§ **About this exercise**
In the records below, the relevant part opens with the line containing "28: (354, 80, 3.29)" and closes with the line containing "54: (310, 222, 3.37)"; print that part exactly and only, without its pictures.
- Opening Delimiter -
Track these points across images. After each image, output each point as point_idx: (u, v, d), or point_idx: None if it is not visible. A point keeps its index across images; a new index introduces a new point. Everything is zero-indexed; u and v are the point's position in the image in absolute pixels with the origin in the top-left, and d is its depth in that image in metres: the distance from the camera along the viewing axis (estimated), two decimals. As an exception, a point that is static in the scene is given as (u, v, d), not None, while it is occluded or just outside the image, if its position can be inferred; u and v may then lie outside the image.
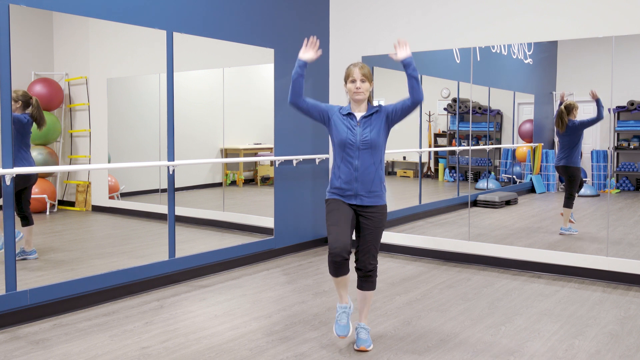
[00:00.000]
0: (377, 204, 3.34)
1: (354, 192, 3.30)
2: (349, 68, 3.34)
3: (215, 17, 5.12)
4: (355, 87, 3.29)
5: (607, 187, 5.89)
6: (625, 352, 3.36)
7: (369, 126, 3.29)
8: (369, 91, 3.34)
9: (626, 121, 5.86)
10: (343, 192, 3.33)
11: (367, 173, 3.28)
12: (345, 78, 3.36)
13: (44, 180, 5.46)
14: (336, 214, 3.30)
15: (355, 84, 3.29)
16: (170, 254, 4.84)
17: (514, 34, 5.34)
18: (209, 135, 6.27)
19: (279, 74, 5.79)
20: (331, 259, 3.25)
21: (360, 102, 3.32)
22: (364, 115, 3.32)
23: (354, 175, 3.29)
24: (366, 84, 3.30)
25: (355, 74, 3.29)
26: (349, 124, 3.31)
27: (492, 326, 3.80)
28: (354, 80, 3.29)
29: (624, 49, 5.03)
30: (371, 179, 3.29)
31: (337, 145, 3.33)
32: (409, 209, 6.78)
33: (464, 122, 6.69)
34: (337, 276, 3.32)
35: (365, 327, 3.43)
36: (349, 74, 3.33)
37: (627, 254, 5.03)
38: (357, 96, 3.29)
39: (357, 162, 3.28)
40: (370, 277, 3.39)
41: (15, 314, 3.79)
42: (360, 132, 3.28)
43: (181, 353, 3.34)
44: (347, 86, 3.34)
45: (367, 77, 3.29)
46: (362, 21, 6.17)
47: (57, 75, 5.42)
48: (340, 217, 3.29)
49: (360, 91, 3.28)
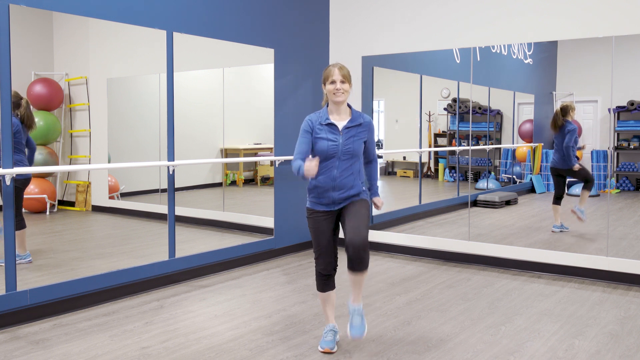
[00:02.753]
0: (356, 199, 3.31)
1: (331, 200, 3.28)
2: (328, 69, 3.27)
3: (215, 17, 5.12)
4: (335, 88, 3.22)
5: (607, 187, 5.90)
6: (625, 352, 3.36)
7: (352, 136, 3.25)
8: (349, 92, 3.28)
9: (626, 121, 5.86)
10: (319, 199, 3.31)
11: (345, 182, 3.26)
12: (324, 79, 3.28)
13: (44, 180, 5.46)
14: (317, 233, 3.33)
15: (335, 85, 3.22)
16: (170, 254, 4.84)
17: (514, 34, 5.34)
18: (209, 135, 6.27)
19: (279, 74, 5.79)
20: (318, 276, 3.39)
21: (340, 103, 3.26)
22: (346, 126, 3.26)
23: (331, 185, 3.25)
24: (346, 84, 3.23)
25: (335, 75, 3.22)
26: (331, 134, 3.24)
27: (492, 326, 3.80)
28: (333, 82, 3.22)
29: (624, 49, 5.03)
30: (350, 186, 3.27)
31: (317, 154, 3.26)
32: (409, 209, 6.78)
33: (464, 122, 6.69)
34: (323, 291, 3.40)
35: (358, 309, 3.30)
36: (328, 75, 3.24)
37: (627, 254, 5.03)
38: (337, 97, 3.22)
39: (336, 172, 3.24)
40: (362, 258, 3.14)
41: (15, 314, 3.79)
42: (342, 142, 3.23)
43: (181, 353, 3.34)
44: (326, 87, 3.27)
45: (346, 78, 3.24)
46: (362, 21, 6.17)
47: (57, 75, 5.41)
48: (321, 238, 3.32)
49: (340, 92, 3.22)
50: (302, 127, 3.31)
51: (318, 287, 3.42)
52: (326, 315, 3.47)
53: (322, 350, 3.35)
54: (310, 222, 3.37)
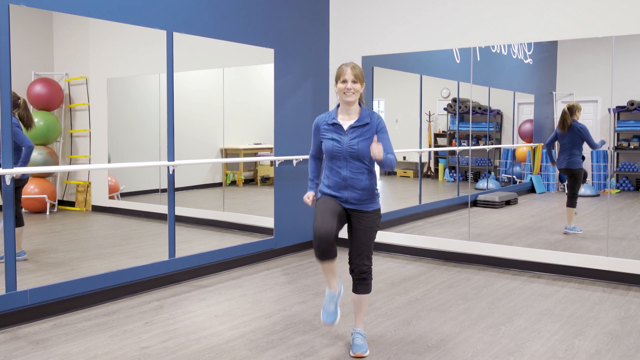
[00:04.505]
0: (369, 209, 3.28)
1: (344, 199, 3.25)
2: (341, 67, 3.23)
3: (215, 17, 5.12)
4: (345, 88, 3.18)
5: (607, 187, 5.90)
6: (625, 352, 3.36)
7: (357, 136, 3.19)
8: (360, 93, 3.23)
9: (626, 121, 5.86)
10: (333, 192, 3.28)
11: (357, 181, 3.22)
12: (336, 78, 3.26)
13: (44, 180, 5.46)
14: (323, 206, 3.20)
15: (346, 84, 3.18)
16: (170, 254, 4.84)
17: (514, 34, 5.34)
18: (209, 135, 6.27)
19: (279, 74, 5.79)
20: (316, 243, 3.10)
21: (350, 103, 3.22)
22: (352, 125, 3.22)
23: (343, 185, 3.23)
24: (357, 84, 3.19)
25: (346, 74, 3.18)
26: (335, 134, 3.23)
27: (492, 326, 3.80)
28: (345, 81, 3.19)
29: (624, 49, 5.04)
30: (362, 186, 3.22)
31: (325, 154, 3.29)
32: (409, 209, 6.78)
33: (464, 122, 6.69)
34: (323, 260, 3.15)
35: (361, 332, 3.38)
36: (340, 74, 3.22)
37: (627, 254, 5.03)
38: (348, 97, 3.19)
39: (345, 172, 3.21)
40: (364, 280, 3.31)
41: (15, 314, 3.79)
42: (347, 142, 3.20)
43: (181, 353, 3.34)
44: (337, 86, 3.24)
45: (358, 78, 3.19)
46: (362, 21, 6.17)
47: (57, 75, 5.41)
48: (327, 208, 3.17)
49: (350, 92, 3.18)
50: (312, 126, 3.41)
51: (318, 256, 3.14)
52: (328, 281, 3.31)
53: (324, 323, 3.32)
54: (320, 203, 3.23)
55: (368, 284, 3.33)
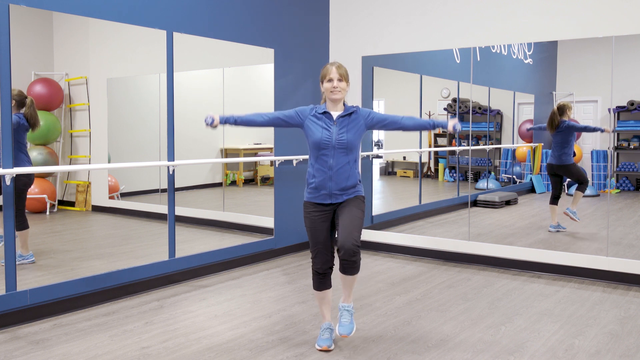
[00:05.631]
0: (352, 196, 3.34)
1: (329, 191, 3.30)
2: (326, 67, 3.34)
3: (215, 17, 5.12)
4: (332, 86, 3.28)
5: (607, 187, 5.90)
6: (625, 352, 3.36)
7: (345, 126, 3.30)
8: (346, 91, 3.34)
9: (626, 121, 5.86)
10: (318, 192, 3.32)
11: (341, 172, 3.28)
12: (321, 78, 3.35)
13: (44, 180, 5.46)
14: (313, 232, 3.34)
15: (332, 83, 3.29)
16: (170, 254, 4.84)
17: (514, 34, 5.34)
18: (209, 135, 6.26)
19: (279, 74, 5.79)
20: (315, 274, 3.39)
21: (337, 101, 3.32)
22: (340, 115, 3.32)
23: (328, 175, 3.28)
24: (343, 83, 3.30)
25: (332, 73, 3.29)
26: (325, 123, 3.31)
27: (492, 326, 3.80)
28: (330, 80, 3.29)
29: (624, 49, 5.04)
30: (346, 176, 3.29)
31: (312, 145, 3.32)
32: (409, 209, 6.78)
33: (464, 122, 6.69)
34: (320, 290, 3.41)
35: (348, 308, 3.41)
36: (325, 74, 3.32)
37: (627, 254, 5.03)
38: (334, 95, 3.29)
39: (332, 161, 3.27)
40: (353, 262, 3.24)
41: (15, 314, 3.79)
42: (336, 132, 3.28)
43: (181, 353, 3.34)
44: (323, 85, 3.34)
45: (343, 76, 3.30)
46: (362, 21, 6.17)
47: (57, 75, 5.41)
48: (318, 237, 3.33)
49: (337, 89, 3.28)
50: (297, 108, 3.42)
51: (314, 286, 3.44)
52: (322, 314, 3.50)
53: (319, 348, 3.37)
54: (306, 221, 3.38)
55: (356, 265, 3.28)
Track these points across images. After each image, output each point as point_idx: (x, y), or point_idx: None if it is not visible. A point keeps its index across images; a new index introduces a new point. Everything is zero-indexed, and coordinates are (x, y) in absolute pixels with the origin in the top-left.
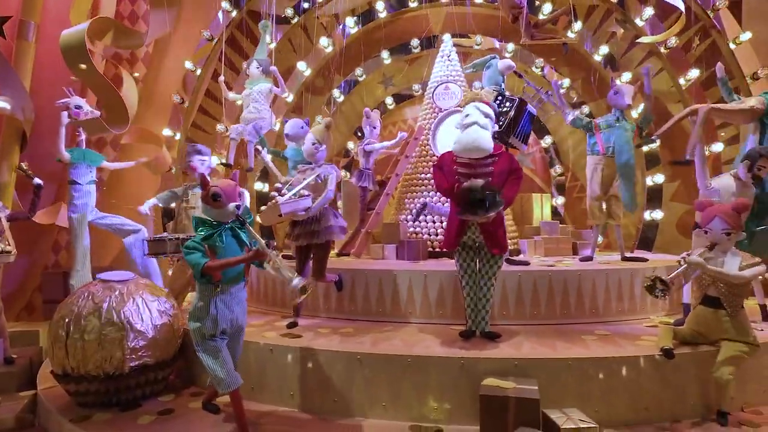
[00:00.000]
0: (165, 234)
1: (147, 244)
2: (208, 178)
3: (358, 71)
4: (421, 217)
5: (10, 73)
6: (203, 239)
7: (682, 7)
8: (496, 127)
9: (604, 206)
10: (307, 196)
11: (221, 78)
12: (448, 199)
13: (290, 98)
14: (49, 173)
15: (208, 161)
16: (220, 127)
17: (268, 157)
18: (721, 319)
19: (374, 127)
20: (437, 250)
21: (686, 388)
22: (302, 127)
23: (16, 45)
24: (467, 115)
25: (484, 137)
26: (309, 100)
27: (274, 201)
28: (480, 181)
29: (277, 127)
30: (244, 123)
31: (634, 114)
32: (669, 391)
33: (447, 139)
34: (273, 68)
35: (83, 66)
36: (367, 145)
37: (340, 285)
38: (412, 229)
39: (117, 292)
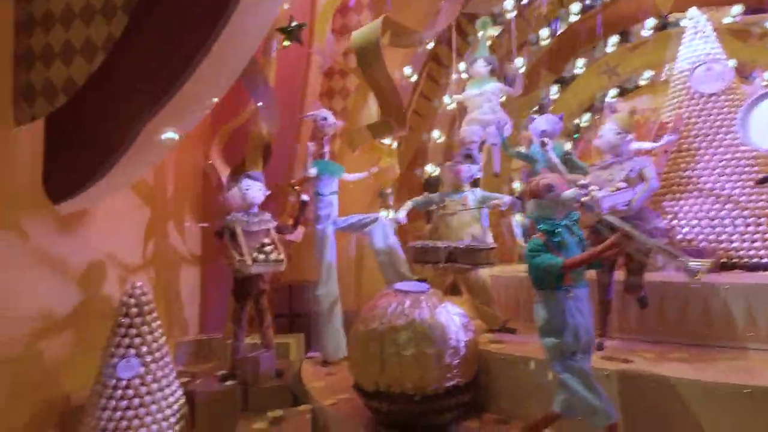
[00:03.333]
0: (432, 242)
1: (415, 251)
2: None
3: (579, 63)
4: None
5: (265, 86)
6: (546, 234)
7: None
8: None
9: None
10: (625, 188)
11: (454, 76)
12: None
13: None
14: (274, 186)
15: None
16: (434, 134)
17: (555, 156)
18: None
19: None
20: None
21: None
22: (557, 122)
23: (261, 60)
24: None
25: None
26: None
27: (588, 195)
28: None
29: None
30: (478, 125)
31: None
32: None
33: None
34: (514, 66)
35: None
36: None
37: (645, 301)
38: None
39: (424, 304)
- Closing Delimiter -
§ **Your solution**
28: (354, 80, 3.29)
29: (624, 49, 5.03)
30: (371, 179, 3.29)
31: (337, 145, 3.33)
32: (409, 209, 6.78)
33: (464, 122, 6.69)
34: (337, 276, 3.32)
35: (365, 327, 3.43)
36: (349, 74, 3.33)
37: (627, 254, 5.03)
38: (357, 96, 3.29)
39: (357, 162, 3.28)
40: (370, 277, 3.39)
41: (15, 314, 3.79)
42: (360, 132, 3.28)
43: (181, 353, 3.34)
44: (347, 86, 3.34)
45: (367, 77, 3.29)
46: (362, 21, 6.17)
47: (57, 75, 5.42)
48: (340, 217, 3.29)
49: (360, 91, 3.28)
[00:02.753]
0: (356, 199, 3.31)
1: (331, 200, 3.28)
2: (328, 69, 3.27)
3: (215, 17, 5.12)
4: (335, 88, 3.22)
5: (607, 187, 5.90)
6: (625, 352, 3.36)
7: (352, 136, 3.25)
8: (349, 92, 3.28)
9: (626, 121, 5.86)
10: (319, 199, 3.31)
11: (345, 182, 3.26)
12: (324, 79, 3.28)
13: (44, 180, 5.46)
14: (317, 233, 3.33)
15: (335, 85, 3.22)
16: (170, 254, 4.84)
17: (514, 34, 5.34)
18: (209, 135, 6.27)
19: (279, 74, 5.79)
20: (318, 276, 3.39)
21: (340, 103, 3.26)
22: (346, 126, 3.26)
23: (331, 185, 3.25)
24: (346, 84, 3.23)
25: (335, 75, 3.22)
26: (331, 134, 3.24)
27: (492, 326, 3.80)
28: (333, 82, 3.22)
29: (624, 49, 5.03)
30: (350, 186, 3.27)
31: (317, 154, 3.26)
32: (409, 209, 6.78)
33: (464, 122, 6.69)
34: (323, 291, 3.40)
35: (358, 309, 3.30)
36: (328, 75, 3.24)
37: (627, 254, 5.03)
38: (337, 97, 3.22)
39: (336, 172, 3.24)
40: (362, 258, 3.14)
41: (15, 314, 3.79)
42: (342, 142, 3.23)
43: (181, 353, 3.34)
44: (326, 87, 3.27)
45: (346, 78, 3.24)
46: (362, 21, 6.17)
47: (57, 75, 5.41)
48: (321, 238, 3.32)
49: (340, 92, 3.22)
50: (302, 127, 3.31)
51: (318, 287, 3.42)
52: (326, 315, 3.47)
53: (322, 350, 3.35)
54: (310, 222, 3.37)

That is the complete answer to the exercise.